Conference Wi-Fi and hostile networks. When the slate connects to a network I do not own, I assume the network is hostile. ufw default-deny inbound on every interface. USBGuard default-deny on the front-panel USB-C ports once the desktop is up. SSH off by default. No mDNS. No Bluetooth pairing modes left open. The local control panel listens only on 127.0.0.1 behind a self-signed mTLS pair with the client certificate installed in my own browser. The slate exposes nothing to a network I do not trust.

Self-jamming and accidental transmission. HackRF One is a transmitter as well as a receiver. Transmitting on most non-licence-exempt frequencies without authorisation is an offence in the UK under the Wireless Telegraphy Act 2006. The systemd target for the HackRF holds transmit-disable until I switch to a TX-capable mode through the panel and confirm with a typed phrase. Wi-Fi monitor mode and packet injection through the Alfa adapter are gated the same way. The point is not that I cannot transmit. The point is that I cannot transmit by accident, and I cannot transmit because a script somewhere thought it would be helpful.

What I am explicitly not protecting against

This is the harder list, and the more important one.

A targeted nation-state adversary with prior access to my supply chain. If a state-aligned actor decided to put effort into me specifically and had a year to do it, they would succeed. The slate does not raise the cost of that attack to the point of futility; nothing I can build would. Pretending otherwise would push me into security theatre that compromises usability without buying anything real. I am protecting against the opportunistic and the broad-net, not the bespoke.

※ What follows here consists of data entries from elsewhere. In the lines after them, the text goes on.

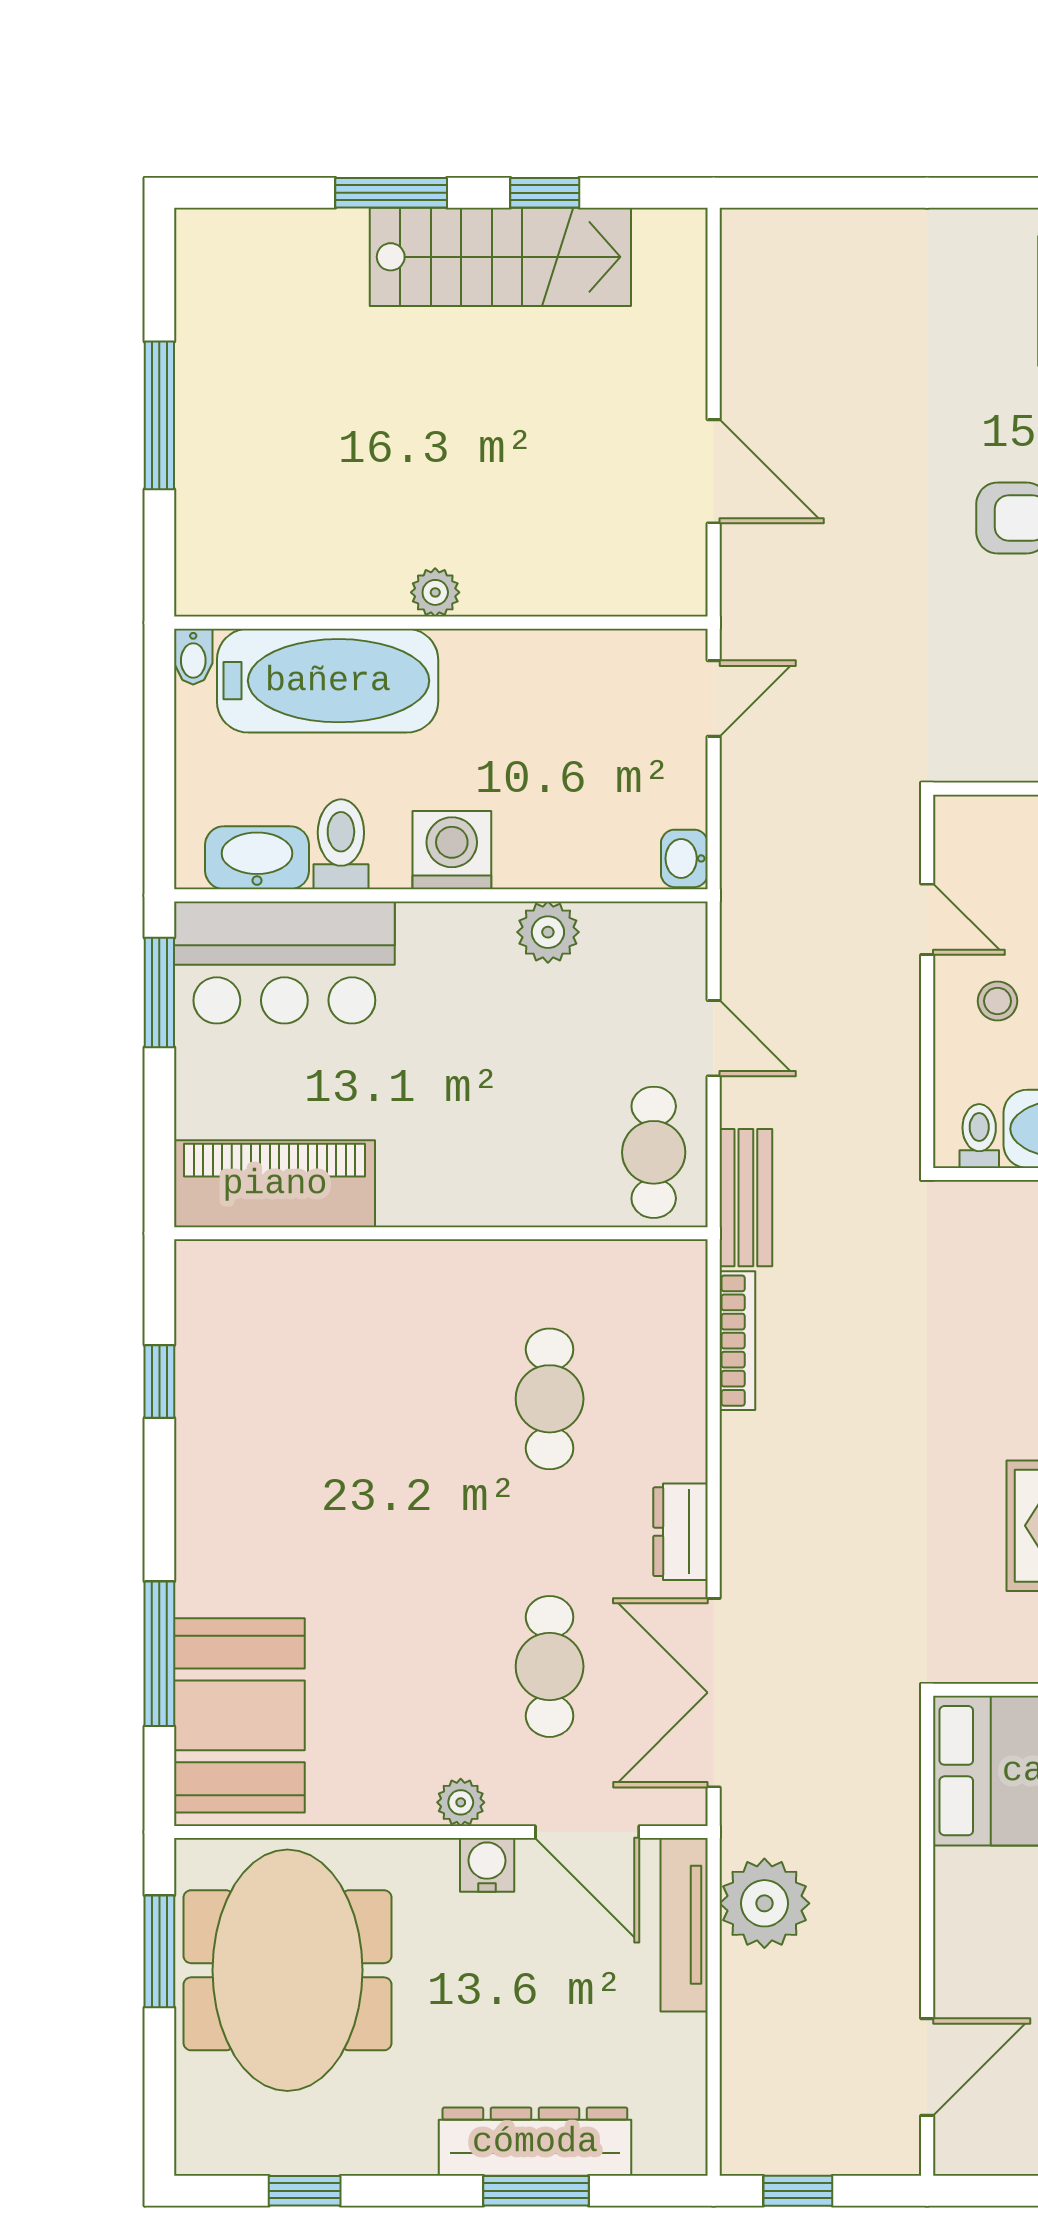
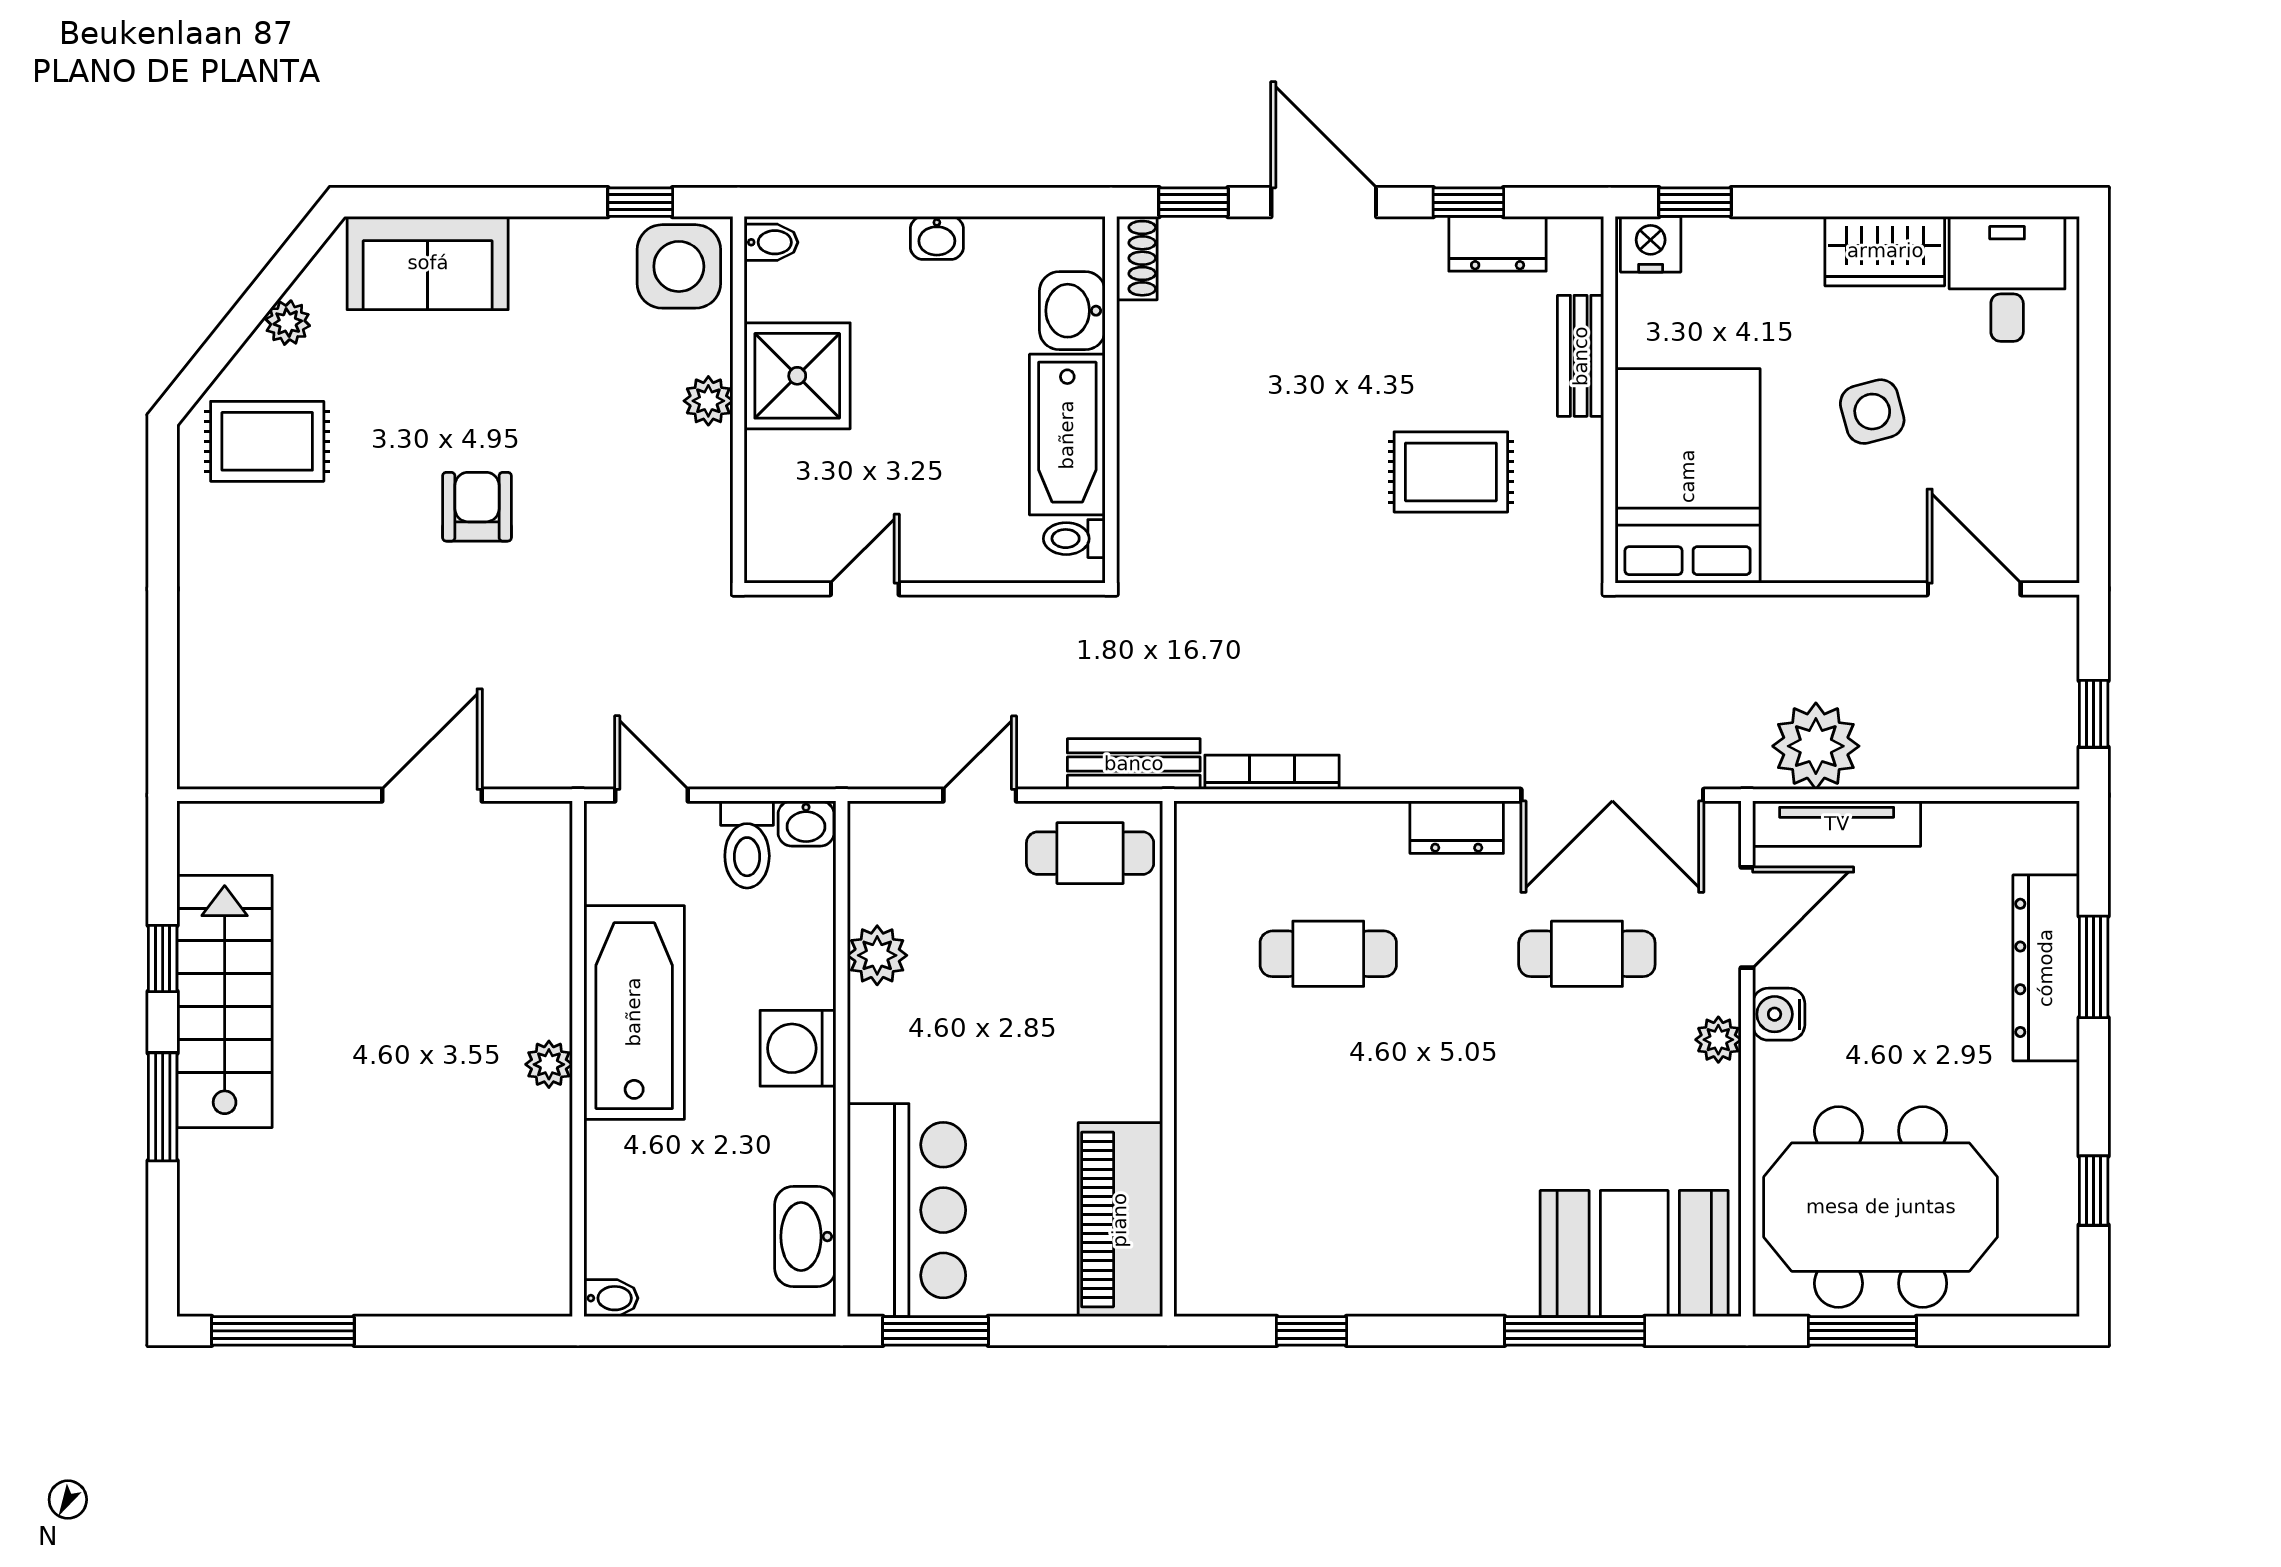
window: (159, 415) -> (283, 1331), moved
bathtub: (328, 681) -> (634, 1012), moved
toilet: (341, 844) -> (747, 844), moved, turned -90
stool: (998, 1001) -> (944, 521), removed

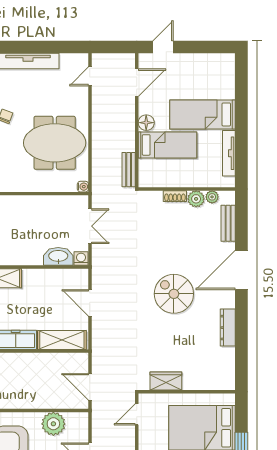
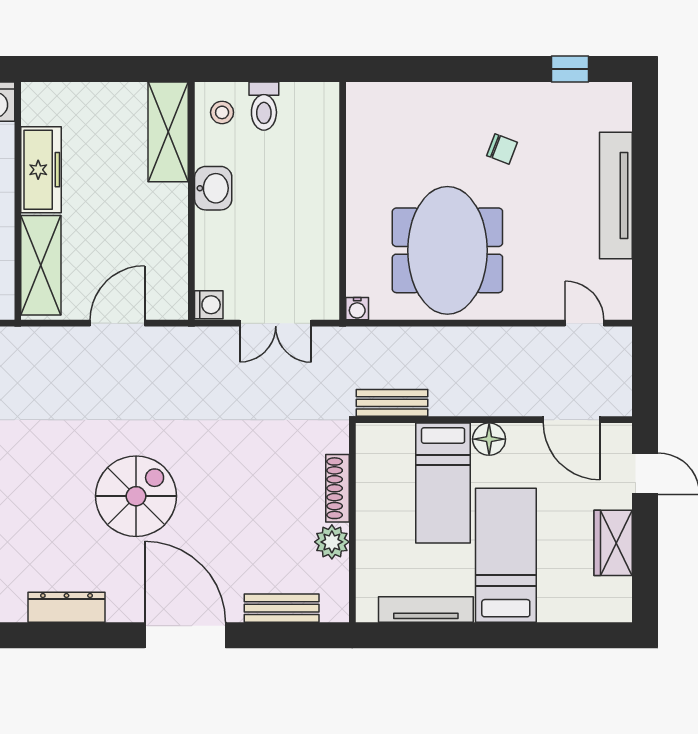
wardrobe: (196, 62) -> (613, 543), added
shoe rack: (175, 196) -> (338, 488), width x1.43
plant: (212, 197) -> (336, 575), removed
washbasin: (58, 256) -> (213, 188), moved, width x0.72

Compelled disclosure in a jurisdiction where I am detained. If a court I am physically subject to orders me to decrypt and the key is reachable, I will decrypt. The clevis/tang split is for situations where the key is physically elsewhere; it is not a refusal of due process.

Coercion against me personally. If someone is in a position to coerce me, the slate is the wrong layer of the problem. Personal safety is not a hardware question.

Network-level attribution against my service provider. I use a normal UK ISP and a normal UK mobile carrier. They know which sites I visit and when. Building a portable computer does not change that. Tor is installed for situations where it is appropriate; it is not the default.

My own future stupidity. The slate cannot save me from the moment I decide it would be fine to plug the USB stick a friendly stranger handed me into the front-panel port "just to look at the photos". USBGuard makes that mistake survivable but not impossible. The threat model assumes I am a fallible operator, because I am.

What writing it down changed

Three things, in increasing order of usefulness.

The list of things I am not protecting against turned out to be longer than the list of things I am. That is correct, and worth admitting. A threat model that pretends to cover everything covers nothing.

Several design decisions that had felt arbitrary made sense once I had to justify them in sentences. The clevis/tang fob was not invented during this exercise; it was always there. Putting RIPA section 49 in the legal section of the design doc forced me to ask what do I want to be true on the day this matters, and the answer reshaped the boot sequence.

The discipline transfers. Last week I sat in a board meeting where someone asked the CISO what the firm was protecting against. The CISO had a framework slide. I noticed myself wanting the version where someone had written it in sentences and admitted what was out of scope.

What is next

Post three is the supply chain — where I have decided to trust, where I have decided not to, and why I am ending up drawing a circuit board myself instead of buying one.

The slate itself is the prop. The argument is the thing.